Let’s be entirely honest here, nobody likes a dry barbecue. Spritzing ribs is believed to add more flavors and moisture as well as aiding bark development.
Since you’re wondering what is the best spritz for ribs, we’ve dedicated this post to introducing you to some of the most effective spritz recipes, since they happen to be the most popular options among pitmasters.
To put both these options to the test, we decided to use them while smoking some rich, fatty, and full of flavor Iberico Ribs. The whole point of this post, however, is to determine whether it actually makes a difference to use apple cider vinegar or water since there are so many opinions on this topic.
Why Spritz Ribs at All?
BBQ enthusiasts are of the opinion that spritzing ribs can help to improve the color, tenderness and flavor of the overall meal. However, the theory behind these opinions is that when a cool liquid meets hot meat, it keeps the meat from getting burnt.
Even though it may seem counterintuitive to some, no burn on ribs means that they will have a nice brown barbecue color instead of the dried-out, singed, and dark color we despise.
If you’re wondering why so many well-known barbecue chains prefer to spritz over their ribs, they do so because doing so keeps them moist and adds a lot more moisture into the cooking chamber. All of these factors combined, keep the meat from getting dried out.
Another good reason pitmasters should spritz their meat is because moist meat will ensure that it clings to more smoke during the cooking process. This theory is quite similar to the theory that supports using mop sauce for larger cuts. However, here, we just spray the meat as opposed to mopping it on.
Is the Rib Spritzing Theory True?
Some people believe that spritzing over meat will cool the temperature so that the sugar inside the rub wouldn’t burn. However, what sense does it make to spray pineapple or apple juice mix over the meat? It doesn’t really make sense to spritz sugar water over sugar rub so that you keep the sugar from burning.
The only thing that make sense in this theory is that the more moist you keep the cooking surface, the better it will be able to cling to smoke. By lightly rewetting its surface throughout the cooking process, especially if you don’t plan on using a water pan or foil, you will be able to deliver some smokiness to the flavor of your ribs.
Spritzing vs Not Spritzing Ribs
In our tests, we found that the unspritzed ribs were about 15- to 20-degrees warmer as compared to those that were spritzed over throughout its cooling time. What’s even better, the unspritzed ribs finished an hour before their counterparts, and their meat had a crusty exterior with a pull-of-the-bone tenderness.

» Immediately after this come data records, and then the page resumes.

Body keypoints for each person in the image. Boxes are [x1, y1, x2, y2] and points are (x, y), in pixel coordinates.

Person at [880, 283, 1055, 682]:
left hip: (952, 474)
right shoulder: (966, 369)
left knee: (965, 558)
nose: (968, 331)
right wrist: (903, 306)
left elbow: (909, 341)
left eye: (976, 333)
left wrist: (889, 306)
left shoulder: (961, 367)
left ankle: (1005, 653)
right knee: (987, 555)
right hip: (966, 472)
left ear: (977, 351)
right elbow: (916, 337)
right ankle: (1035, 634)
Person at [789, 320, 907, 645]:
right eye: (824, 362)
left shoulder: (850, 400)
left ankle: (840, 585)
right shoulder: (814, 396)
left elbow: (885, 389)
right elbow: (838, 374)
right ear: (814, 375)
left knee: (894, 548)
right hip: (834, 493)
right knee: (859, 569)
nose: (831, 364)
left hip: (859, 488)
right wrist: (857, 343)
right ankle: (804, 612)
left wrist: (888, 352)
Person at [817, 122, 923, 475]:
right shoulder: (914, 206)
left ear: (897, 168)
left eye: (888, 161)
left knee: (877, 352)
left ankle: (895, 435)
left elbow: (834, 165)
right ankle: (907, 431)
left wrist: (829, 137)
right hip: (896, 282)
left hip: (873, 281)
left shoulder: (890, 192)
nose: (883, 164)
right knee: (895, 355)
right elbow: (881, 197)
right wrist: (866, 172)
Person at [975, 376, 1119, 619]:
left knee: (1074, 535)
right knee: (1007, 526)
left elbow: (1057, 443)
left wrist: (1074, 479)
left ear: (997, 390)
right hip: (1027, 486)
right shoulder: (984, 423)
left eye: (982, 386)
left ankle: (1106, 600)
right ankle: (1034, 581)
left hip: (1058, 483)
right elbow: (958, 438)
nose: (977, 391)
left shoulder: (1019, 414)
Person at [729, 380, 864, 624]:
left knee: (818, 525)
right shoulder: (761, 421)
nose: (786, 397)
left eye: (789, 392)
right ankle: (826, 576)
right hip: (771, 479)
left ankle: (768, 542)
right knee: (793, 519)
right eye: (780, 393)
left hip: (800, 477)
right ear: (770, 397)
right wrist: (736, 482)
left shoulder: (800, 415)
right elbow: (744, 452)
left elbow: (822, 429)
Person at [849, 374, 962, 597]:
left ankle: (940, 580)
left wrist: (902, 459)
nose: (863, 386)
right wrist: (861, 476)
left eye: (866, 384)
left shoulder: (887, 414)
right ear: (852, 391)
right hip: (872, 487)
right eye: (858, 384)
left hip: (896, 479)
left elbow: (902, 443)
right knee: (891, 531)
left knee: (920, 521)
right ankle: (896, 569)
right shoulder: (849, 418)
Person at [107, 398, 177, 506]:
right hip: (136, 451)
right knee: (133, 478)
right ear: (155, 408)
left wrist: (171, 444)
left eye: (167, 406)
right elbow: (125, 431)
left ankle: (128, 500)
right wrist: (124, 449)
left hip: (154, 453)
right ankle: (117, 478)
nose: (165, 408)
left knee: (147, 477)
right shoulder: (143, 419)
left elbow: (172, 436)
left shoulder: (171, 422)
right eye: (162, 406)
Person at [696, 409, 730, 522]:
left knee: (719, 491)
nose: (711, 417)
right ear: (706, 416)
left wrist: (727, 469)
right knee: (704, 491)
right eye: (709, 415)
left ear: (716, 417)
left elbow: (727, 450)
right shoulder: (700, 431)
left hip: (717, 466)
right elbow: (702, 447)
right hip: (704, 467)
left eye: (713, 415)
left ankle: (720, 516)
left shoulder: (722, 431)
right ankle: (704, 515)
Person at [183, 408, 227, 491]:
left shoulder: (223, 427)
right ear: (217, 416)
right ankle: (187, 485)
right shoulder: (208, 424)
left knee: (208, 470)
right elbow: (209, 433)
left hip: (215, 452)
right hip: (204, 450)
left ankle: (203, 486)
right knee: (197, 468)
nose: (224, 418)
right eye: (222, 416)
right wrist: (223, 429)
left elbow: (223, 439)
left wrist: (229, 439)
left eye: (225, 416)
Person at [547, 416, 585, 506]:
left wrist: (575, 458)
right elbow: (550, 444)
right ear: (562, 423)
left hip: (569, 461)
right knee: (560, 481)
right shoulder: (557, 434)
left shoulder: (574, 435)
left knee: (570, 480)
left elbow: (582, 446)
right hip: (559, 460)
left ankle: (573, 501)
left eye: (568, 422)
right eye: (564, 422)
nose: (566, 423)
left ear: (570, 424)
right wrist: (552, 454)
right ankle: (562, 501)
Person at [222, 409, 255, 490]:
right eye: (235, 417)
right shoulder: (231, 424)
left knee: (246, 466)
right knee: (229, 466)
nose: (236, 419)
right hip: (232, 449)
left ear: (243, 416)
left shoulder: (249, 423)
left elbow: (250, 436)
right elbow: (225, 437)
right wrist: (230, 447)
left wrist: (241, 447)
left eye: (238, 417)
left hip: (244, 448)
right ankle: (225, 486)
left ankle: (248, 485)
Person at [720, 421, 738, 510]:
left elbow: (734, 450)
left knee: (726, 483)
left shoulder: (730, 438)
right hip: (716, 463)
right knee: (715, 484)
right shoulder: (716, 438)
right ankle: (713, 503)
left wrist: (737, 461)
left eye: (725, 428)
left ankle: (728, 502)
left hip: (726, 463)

We chose to apply an apple cider vinegar and apple juice blend over the other ribs for over 45-minutes of cooking time, and even spritzed over after every half-and-hour.
The longer time it spend on the fire and its moisturized layer of apple juice, make the ribs stickier and darker in color. The exterior of the meat didn’t seem crusty, and the final product didn’t have any trace of apple juice whatsoever (which answers the question of whether you should spritz your meat with water or apple cider vinegar).

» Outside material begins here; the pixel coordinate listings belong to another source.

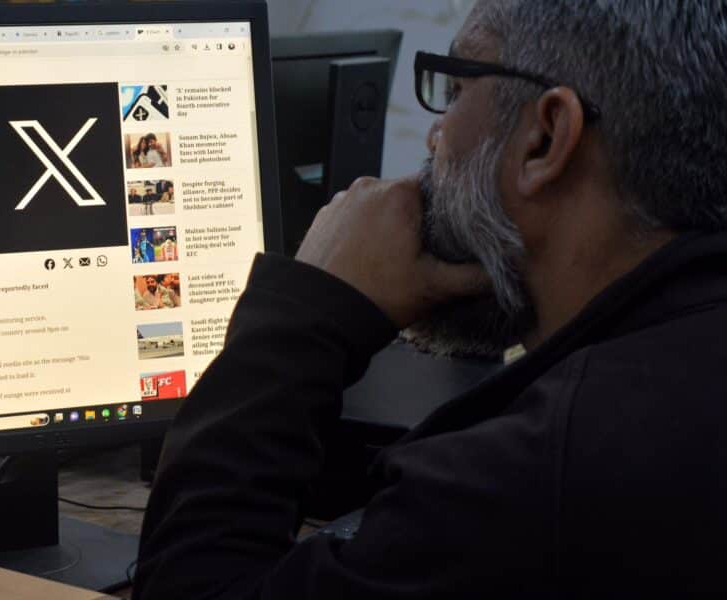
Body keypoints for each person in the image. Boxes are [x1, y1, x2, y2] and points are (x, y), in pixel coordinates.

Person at [134, 1, 727, 597]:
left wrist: (309, 312)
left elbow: (192, 586)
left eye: (458, 88)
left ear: (545, 138)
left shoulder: (538, 479)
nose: (435, 134)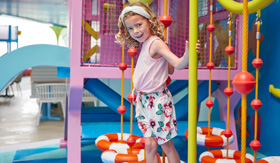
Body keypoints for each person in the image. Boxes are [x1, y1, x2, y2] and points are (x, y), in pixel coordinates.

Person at [115, 2, 199, 163]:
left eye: (139, 25)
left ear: (149, 21)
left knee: (166, 145)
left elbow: (178, 65)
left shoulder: (155, 43)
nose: (136, 31)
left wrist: (187, 56)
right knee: (149, 144)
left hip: (157, 101)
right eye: (131, 28)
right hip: (144, 101)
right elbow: (170, 70)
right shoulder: (147, 43)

Our verdict was that both racks of ribs turned out to have a beautiful color, were tender, and well-smoked. However, if we were to contest each of them, then the spritzed ribs finished ahead regarding texture and taste.
What Professional Pitmasters Say About Spritzing Ribs
Steve Raichlen prefers to spritz his Kansas City style ribs with some beer. Melissa Cookston manages to add moistness and color without spritzing over her meat, although she prefers to wrap it in foil with some apple juice.

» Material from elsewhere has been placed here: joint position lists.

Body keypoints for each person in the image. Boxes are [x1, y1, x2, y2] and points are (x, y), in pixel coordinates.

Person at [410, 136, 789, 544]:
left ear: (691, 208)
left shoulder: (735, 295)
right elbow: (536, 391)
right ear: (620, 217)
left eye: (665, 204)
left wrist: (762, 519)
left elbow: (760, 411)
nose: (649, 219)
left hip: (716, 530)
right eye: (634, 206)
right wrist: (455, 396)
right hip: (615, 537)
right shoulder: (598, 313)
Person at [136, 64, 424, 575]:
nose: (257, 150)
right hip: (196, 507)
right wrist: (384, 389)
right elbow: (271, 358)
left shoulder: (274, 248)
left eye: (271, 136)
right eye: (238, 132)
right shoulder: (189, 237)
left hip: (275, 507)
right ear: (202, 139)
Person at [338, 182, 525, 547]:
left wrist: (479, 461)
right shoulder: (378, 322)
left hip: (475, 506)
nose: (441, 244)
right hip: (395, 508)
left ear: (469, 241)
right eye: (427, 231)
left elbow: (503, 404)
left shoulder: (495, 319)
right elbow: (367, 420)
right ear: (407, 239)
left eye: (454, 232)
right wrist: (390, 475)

Wayne Mueller has told his fans that he only prefers to spritz over his meat in very severe conditions, such as during a gusty day. Lee Ann Whippen prefers to use white grape juice or apple use as on her dry rub. This gives the meat its caramelization and moistness and its crisp mahogany color.
Finally, Tuffy Stone has been known to keep a bottle of apple juice nearby to spritz over his ribs to add moisture and flavor.
While these were some recipes from the professionals, let’s go over a few other popular options for the best spritz for ribs:
- Three cups of apple juice mixed into 2 cups of white wine vinegar and two tablespoons of liquid imitation butter. (This recipe was introduced by Myron Mixon).
- Half a cup of apple juice mixed into half a cup of apple cider vinegar. (This simple recipe translates into a flavor that blends really well with pork and also adds a rich color over the bark).
- One cup of apple cider vinegar mixed into half a cup of Worcestershire, half a cup of water, half a cup of olive oil, and half a cup of soy sauce. (This spritz will add some deep flavor notes over spare ribs)
- A cup of cranberry juice with some olive oil. (This packs a little more punch as compared to apple juice and also adds a little more color onto the ribs).
Our Final Thoughts
Now that we’ve debriefed you about the technicalities of what happens when you spritz over ribs and what ingredients qualify as the best spritz for ribs, it’s time for you to practice what you’ve learned.
Try any of the above mentioned spritz recipes with full confidence or go ahead and use your favorite juice. Psst, if you can’t resist the flavor of some Jack Daniels and Jim Beam in your meat, you can always mix that into your 100% natural juice.